There was no accident. There is no record of an accident. There is no surgeon who can be found, no trauma center admission, no police report. I have looked everywhere. Nothing. The truck that crossed the median crossed it in a world that, as far as I can tell, no longer exists.
But I remember it. I remember the lights in the waiting room. I remember the exact words the surgeon used about the next seventy-two hours. I remember my mother crying until falling asleep against my father's shoulder. I remember the weight of my own phone in my hand at 9:40 when it rang with the worst news of my life. I know with absolute clarity I did not dream that. I lived in that world for several hours, then revised the event that had built it, and woke up in a completely different one.
That's the part I can't make anyone believe, and I've stopped trying. The people who were in that waiting room with me were my parents, and in this world, they were never there, because there was never a reason to be. I am, as far as I can tell, the only person carrying the memory of a night that got overwritten. Sometimes that thought feels like the loneliest thing in the world. Most of the time, though, it feels like the most sacred.
That's when I really understood what Missy had been telling me all along.

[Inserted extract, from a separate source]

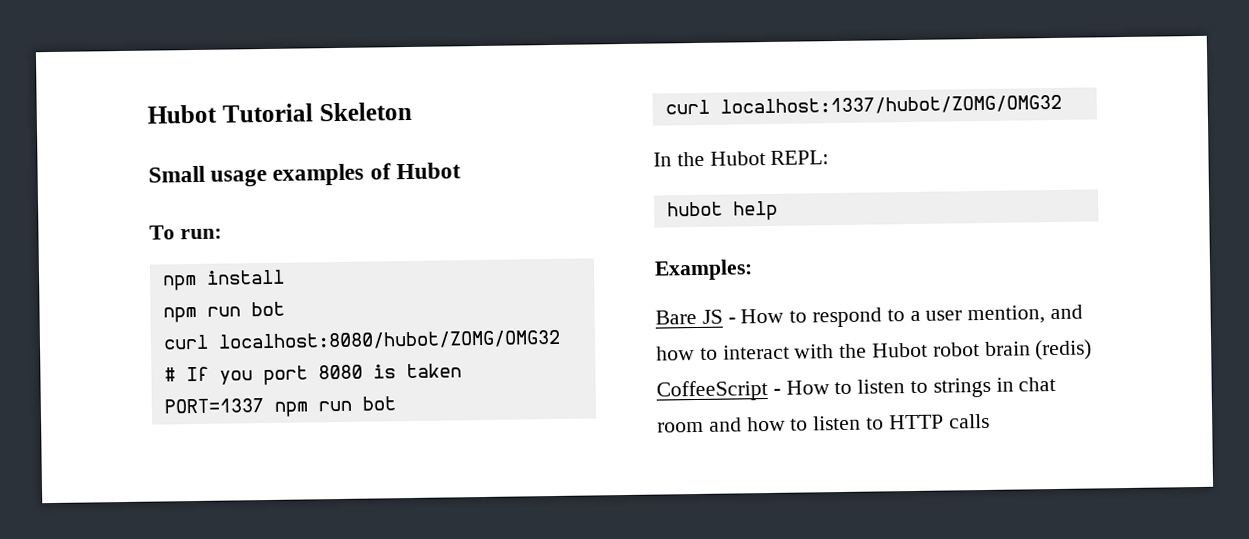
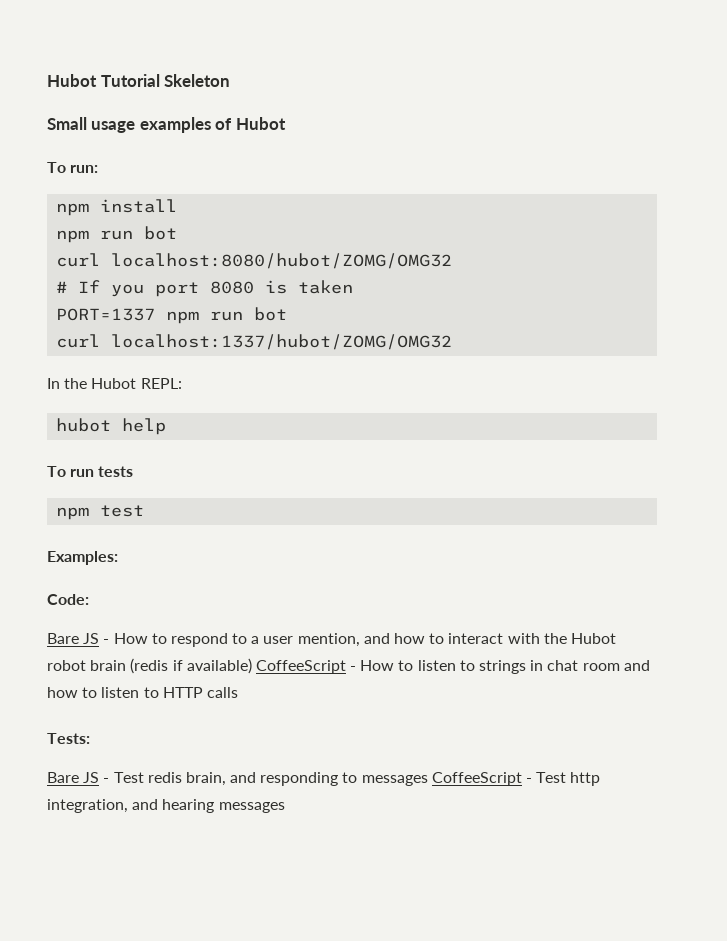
(778, 210) none -> [47,466,134,477] [56,505,145,520] // To run tests // npm test
(753, 270) none -> [47,594,89,605] // Code:
[1035,339,1093,361] (redis) -> [130,658,252,674] (redis if available)
(990, 421) none -> [47,733,90,744] [47,772,601,786] [47,799,285,813] // Tests: // Bare JS - Test redis brain, and responding to messages CoffeeScript - Test http integration, and hearing messages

She had always said the law of assumption isn't a way of getting things. The law of assumption is actually a description of what reality is.
She said the outer world has no power of its own—that it is, all of it, the outpicturing of consciousness, and that there is no event so solid that it sits outside that law. I had believed her about jobs and relationships, but I had not understood, until that morning, that she meant everything. That the past is not a fixed shore we stand on. It is part of the shadow, too. And the shadow rearranges itself around whatever state we are willing to fully, completely, unshakably assume.
What I want people to understand is this. I am not telling you that every tragedy can be undone, because I don't know that, and I would never say it to a family in the middle of one. I don't know why it worked for me that night. I don't know if it was the stillness, or the clarity, or the particular hour, or grace, or something I'll never have a word for. I have never been able to do anything like it since, and I have never tried, because some doors you walk through once and understand you were not meant to go through them again.
But I know what I lived. I know I sat in a waiting room and was told to prepare to lose my brother, and I refused that world and built another one in my imagination, completely, for hours, and then I woke up inside it. I know my brother is alive and whole and annoying and texting me about charging cables, in a world that has no memory of nearly losing him.
And I know that the only person who has to carry the other world is me. I've made my peace with that. Someone has to remember how close it came, so they never forget what this law actually is.
What I want people to understand is that this work isn't about pretending reality is something it's not. It's about realizing that the story you keep telling yourself about your past is shaping who you're being right now, and who you're being right now is creating what comes next. When I zeroed in my focus and I changed the inner story, the outer one followed. It always does, because it has to.